The limitations are real. Literature meta-analysis inherits the quirks of the literature: inconsistent reporting, uneven coverage of PFAS types, different membranes, different water matrices, and probably a few experimental details hiding in supplementary tables like they owe someone money. Machine learning can reveal patterns, but it cannot invent missing experiments. The authors explicitly identify data gaps, especially around underexplored PFAS and realistic feedwaters.
A 2024 critical review of nanoengineered membranes makes a similar point: PFAS removal often depends on membrane structure, electrostatics, and realistic water chemistry, not just a headline rejection percentage (DOI: 10.1016/j.jwpe.2024.105471). And a 2026 review of nanofiltration for PFAS removal argues that steric exclusion leads the mechanism list, with electrostatic repulsion close behind, while calling for more realistic water-matrix studies (DOI: 10.1016/j.jiec.2026.01.046).
The Takeaway: The Filter Works, but the Water Has Opinions
This paper’s value is its refusal to treat PFAS rejection like a single-number beauty contest. It says: look at the molecule, look at the membrane, look at the soup the molecule is swimming in, and maybe stop pretending pure-water tests are destiny.
If the results hold up and expand, utilities and researchers could use this kind of data-driven framework to choose membranes more intelligently, design better experiments, and avoid expensive “wait, really?” moments during scale-up. For PFAS treatment, that is not flashy. It is better: useful.
References
- Tomsovic Y, Gu S, Doudrick K, Straub AP. “Mechanistic Insights into PFAS Rejection in Nanofiltration and Reverse Osmosis from Data-Driven Analysis.” Environmental Science & Technology, 2026. DOI: 10.1021/acs.est.6c02287, PMID: 42059125.

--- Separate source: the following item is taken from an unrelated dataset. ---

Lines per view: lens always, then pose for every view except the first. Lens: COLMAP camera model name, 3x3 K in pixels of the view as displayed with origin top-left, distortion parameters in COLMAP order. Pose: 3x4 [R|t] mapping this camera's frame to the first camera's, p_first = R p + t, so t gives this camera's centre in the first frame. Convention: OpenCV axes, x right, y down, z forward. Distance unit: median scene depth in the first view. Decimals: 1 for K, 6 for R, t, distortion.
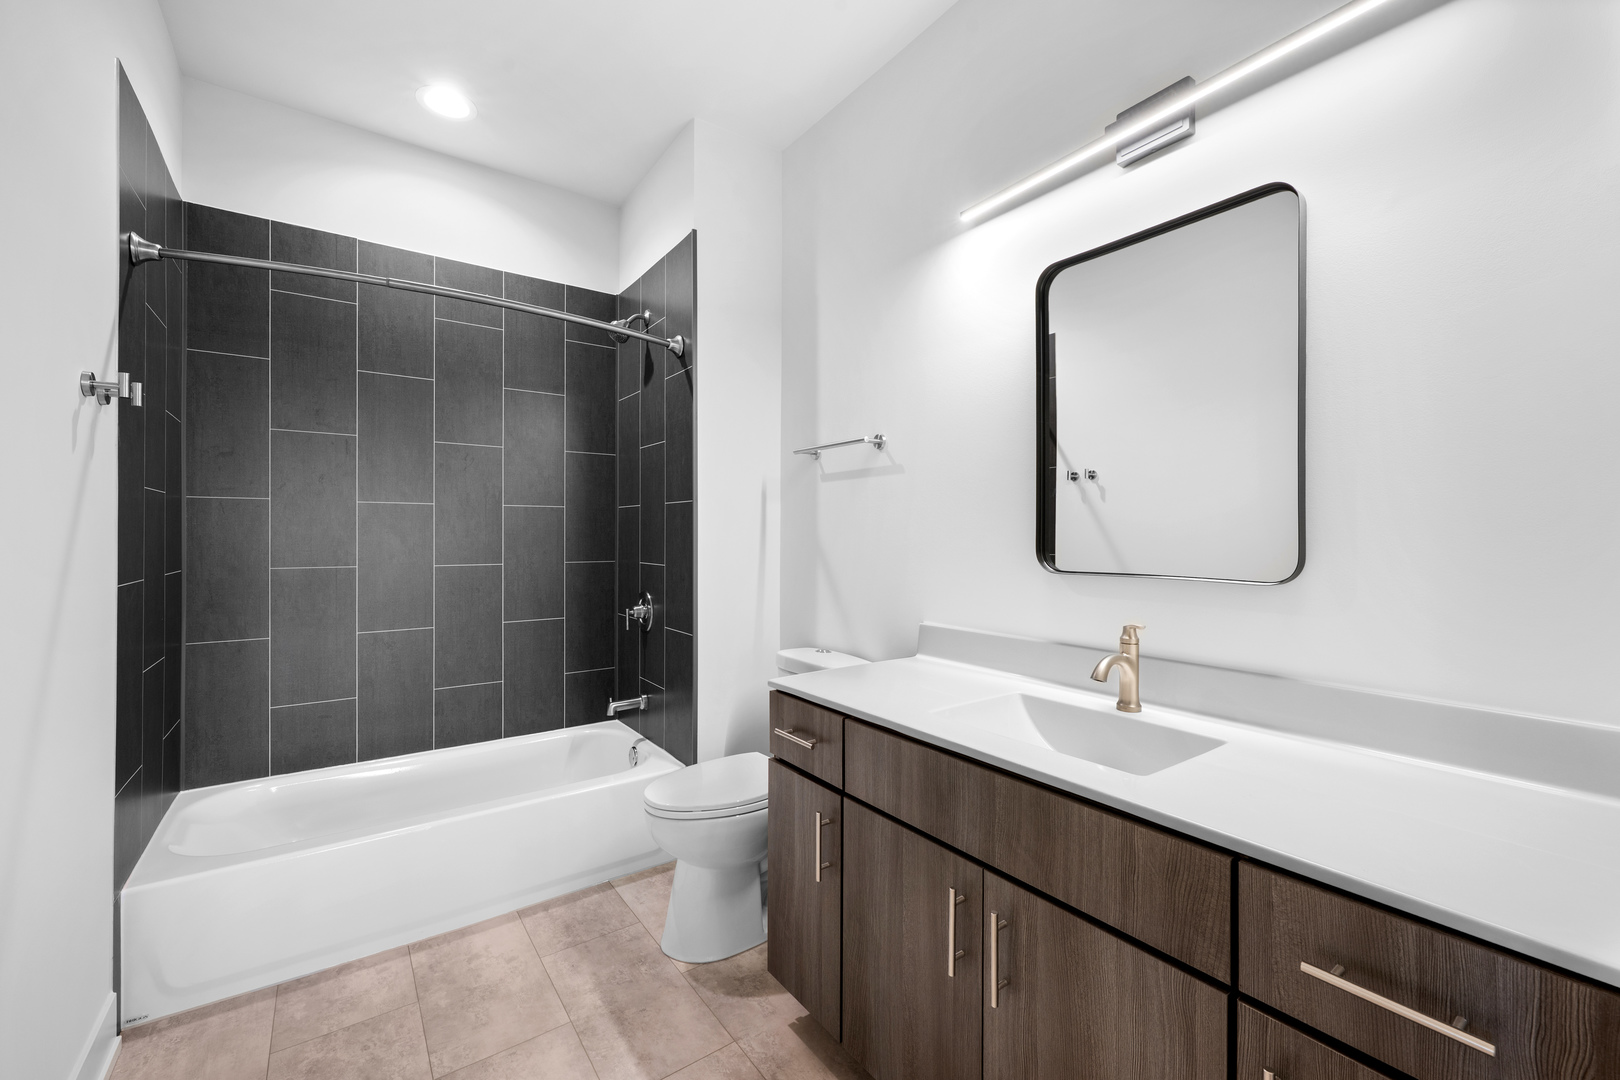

- “Machine learning-based modeling and analysis of PFOS removal from contaminated water by nanofiltration process.” Separation and Purification Technology, 2022. DOI: 10.1016/j.seppur.2022.120775.
- “Effects of surfactants, ion valency and solution temperature on PFAS rejection in commercial reverse osmosis (RO) and nanofiltration (NF) processes.” Journal of Water Process Engineering, 2024. DOI: 10.1016/j.jwpe.2024.106039.
- “Rejection of Perfluoroalkyl Acids by Nanofiltration and Reverse Osmosis in a High-Recovery Closed-Circuit Membrane Filtration System.” Separation and Purification Technology, 2023. DOI: 10.1016/j.seppur.2023.124867.
- U.S. EPA. “Per- and Polyfluoroalkyl Substances (PFAS).” EPA PFAS drinking water information.
Disclaimer: This blog post is a simplified summary of published research for educational purposes. The accompanying illustration is artistic and does not depict actual model architectures, data, or experimental results. Always refer to the original paper for technical details.